The game development history of Neversoft is a story spanning nearly 20 years and multiple genres. They began with games like Skeleton Warriors and a PC conversion of PlayStation title MDK, but were soon making the hugely popular Tony Hawk’s Pro Skater. In the midst of nine THPS titles, they also created an open-world Western game, Gun. They then worked on a number of Guitar Hero titles before being absorbed into Infinity Ward as part of the Call of Duty team. It seems like the two biggest Neversoft franchises are coming back, with the Tony Hawk and Guitar Hero news of late.

Looking Glass Studios

Looking Glass was responsible for at least three beloved titles in video game history: Ultima Underworld, System Shock, and Thief. The company closed in May of 2000, largely due to financial problems at their then-publisher, Eidos Interactive. While the three game mentioned above are more than enough to warrant nostalgia for the studio, it’s the impressive array of talent that left there and went other places that is really amazing. Industry figures like Ken Levine, Emil Pagliarulo, Harvey Smith, and Warren Spector all trace their roots back to Looking Glass, meaning that the developer’s “family tree” of gaming is very leafy indeed.

Maxis

In the wake of the uproar over the debacle that was the launch of 2013’s SimCity, Maxis lost a lot of the prestige they had spent over 25 years building up. The developer had come a long way since its founding by Wil Wright and Jeff Braun, ultimately being purchased in 1997 by Electronic Arts. After many successful titles in the SimCity and The Sims franchises, Maxis released Spore in 2008. A new game in The Sims franchise was launched in 2014, and then the main Maxis studio in Emeryville, CA was closed in March of 2015. Some employees of the company still work in EA studios, and the name is not defunct, but the main body of the studio is gone.

Pandemic Studios

Josh Resnick and Andrew Goldman, both formerly of Activision, founded Pandemic in 1998. Initially working on sequels for Activision, the company went to create a number of beloved titles, including Full Spectrum Warrior, Destroy All Humans!, the Mercenaries series, The Saboteur, and Star Wars: Battlefront and Battlefront 2. A small team of Pandemic staffers (roughly 35 people) was integrated into EA Los Angeles to support The Saboteur when the studio was shut down in 2009.

Ensemble Studios

Ensemble Studios was founded in 1995. The studio’s focus was real-time strategy, something it would excel at.
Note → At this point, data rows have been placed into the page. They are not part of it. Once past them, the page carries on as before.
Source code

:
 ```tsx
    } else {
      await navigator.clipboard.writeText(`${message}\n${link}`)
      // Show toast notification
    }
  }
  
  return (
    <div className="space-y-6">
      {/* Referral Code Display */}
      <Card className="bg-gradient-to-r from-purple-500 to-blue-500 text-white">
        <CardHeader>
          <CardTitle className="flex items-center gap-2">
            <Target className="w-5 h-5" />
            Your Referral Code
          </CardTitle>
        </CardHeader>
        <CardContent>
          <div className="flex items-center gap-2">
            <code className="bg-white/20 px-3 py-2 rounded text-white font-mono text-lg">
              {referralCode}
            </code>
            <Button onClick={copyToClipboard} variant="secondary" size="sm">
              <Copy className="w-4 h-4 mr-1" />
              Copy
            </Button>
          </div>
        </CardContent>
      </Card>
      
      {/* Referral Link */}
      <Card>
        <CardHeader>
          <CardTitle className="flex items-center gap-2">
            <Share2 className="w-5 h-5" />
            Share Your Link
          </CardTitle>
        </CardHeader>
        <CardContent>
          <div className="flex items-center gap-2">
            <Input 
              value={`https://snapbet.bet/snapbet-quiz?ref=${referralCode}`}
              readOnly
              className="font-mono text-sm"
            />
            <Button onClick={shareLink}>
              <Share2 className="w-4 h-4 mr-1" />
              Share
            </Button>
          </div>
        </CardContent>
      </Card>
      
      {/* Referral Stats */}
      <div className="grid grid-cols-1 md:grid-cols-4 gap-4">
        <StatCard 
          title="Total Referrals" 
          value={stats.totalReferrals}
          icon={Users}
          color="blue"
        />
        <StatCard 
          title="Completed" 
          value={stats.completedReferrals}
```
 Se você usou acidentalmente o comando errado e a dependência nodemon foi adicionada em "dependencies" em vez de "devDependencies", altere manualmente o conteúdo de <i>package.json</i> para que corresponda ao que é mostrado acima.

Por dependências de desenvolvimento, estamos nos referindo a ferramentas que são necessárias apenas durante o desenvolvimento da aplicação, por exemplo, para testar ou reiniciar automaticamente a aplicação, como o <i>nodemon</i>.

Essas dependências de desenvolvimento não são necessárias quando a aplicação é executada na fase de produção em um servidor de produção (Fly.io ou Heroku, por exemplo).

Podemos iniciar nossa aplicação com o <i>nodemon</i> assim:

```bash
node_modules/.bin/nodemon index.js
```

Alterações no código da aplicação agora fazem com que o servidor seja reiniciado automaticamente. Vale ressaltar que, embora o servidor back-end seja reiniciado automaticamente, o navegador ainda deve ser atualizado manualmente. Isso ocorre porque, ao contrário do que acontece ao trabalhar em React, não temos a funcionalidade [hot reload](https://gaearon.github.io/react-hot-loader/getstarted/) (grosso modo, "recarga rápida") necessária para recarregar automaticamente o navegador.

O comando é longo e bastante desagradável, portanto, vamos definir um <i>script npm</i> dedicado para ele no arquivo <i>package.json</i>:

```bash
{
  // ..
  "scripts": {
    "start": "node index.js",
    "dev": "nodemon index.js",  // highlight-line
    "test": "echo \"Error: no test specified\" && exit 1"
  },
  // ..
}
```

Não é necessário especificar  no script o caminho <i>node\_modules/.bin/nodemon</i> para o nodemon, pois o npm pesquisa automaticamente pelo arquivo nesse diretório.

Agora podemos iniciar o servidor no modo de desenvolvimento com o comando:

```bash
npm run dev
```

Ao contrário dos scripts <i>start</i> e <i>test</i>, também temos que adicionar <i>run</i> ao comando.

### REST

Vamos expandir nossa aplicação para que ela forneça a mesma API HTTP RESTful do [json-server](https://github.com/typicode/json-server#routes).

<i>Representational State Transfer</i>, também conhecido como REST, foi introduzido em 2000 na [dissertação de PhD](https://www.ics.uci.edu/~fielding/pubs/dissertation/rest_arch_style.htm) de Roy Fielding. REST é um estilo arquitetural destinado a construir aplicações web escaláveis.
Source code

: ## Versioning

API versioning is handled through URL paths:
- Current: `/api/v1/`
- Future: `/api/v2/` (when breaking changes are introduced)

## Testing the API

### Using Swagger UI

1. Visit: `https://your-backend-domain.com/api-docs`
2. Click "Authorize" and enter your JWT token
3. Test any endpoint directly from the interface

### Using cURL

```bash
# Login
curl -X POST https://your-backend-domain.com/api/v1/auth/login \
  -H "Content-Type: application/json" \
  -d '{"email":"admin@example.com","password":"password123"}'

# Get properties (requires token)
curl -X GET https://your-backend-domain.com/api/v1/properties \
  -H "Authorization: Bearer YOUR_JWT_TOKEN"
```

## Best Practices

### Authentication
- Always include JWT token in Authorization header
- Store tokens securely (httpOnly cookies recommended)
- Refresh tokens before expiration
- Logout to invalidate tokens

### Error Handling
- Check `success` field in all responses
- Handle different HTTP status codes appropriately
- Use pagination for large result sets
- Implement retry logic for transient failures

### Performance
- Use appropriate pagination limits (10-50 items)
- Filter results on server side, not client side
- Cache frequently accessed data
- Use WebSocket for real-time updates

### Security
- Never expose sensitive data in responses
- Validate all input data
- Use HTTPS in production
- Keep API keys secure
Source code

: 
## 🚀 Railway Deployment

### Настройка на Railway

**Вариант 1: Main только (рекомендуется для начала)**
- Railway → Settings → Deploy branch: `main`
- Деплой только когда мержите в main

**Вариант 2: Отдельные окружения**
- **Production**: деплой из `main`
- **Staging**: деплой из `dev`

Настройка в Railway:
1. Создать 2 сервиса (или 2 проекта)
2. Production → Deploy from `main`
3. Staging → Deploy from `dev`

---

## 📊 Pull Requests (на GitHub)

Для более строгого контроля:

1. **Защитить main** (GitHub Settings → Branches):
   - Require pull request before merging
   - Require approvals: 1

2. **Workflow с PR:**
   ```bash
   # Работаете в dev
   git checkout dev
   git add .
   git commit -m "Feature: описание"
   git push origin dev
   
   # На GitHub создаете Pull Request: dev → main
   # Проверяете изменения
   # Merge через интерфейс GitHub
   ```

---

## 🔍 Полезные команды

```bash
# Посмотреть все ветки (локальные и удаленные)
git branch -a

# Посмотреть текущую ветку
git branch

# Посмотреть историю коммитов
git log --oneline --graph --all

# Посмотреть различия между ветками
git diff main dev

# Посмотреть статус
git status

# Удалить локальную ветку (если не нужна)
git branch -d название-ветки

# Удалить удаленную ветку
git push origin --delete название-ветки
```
Their first game was 1997’s Age of Empires, followed by Age of Empires II: The Age of Kings in 1999. They wrote the Genie game engine that powered those two games and used it to great effect in 2001’s Star Wars: Galactic Battlegrounds, around the same time as the studio was acquired by Microsoft. Next up was Age of Mythology in 2002, and a third Age of Empires in 2005. Its final title was the RTS Halo Wars, released in 2009.

Westwood Studios

Originally named Westwood Associates when founded by Brett Sperry and Louis Castle in 1985, Westwood Studios would assume its far more familiar moniker upon a merger with Virgin Interactive in 1992. The company was acquired by EA in 1998, and closed five years later in 2003. Most famous for its work on the Command & Conquer series, Westwood had a number of other hit titles, including the Dune series of RTS games, the D&D-based Eye of the Beholder series, and the point-and-click adventure games in [em]The Legend of Kyrandia</em? series. A number of the studio employees went on to form Petroglyph Games when Westwood was closed.

Irrational Games

Ken Levine, Robert Fermier, and Jonathan Chey were all left out of work when Looking Glass folded, and so they started their own company, Irrational Games. The developer created System Shock 2, Freedom Force, and Tribes: Vengeance, among other games, before being snapped up by 2K Games. The developer was then re-named 2K Boston, and soon delivered one of the standout games of the time, Bioshock. The developer’s Australian arm, re-named 2K Australia, went on to make the Bioshock sequel, with 2K Boston reclaiming the Irrational name for development of the third game, Bioshock Infinite. The studio was dissolved in February of 2014 as Levine said he was moving into “a smaller, more entrepreneurial endeavor at Take-Two.”